Problem details: Nothing but the lines from the one containing "Электронная почта" through the end of the entries should be set down, each exactly as written.

Working data:
*** Begin section ***

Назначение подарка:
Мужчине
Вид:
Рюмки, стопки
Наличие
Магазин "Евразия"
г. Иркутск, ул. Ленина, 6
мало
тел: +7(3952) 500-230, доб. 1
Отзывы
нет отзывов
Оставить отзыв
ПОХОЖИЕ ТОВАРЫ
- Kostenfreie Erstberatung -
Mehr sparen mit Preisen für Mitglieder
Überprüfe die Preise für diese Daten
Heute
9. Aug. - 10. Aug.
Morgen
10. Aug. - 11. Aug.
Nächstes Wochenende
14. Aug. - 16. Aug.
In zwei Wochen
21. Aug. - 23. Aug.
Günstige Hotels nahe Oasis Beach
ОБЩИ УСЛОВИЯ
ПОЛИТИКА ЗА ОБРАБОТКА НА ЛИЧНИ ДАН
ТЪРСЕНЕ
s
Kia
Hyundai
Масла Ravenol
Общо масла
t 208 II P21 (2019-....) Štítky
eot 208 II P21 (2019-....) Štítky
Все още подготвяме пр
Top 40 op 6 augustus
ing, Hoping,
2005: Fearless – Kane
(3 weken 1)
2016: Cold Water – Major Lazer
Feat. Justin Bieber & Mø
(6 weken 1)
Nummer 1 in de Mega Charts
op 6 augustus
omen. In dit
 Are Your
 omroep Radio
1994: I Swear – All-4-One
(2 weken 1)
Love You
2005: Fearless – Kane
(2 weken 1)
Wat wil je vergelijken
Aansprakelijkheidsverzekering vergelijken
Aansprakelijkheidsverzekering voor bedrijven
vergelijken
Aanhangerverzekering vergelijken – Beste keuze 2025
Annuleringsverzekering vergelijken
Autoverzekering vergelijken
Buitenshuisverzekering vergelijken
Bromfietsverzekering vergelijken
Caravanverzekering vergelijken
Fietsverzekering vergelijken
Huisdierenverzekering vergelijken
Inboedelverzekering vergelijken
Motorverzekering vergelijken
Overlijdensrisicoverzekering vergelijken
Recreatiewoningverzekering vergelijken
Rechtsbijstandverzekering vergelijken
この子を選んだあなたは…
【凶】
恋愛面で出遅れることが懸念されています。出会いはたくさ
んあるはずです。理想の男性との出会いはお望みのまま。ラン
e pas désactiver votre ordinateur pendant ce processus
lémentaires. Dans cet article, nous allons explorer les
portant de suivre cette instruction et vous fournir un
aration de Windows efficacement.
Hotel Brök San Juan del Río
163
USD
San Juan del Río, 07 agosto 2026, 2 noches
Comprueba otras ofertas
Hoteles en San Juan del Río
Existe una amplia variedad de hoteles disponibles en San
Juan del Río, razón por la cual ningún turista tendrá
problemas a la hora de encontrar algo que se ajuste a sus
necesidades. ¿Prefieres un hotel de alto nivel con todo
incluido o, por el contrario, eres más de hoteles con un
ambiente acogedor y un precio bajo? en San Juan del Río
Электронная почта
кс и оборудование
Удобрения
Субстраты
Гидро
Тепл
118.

*** End section ***

Answer box:
Электронная почта
кс и оборудование
Удобрения
Субстраты
Гидро
Тепл
118.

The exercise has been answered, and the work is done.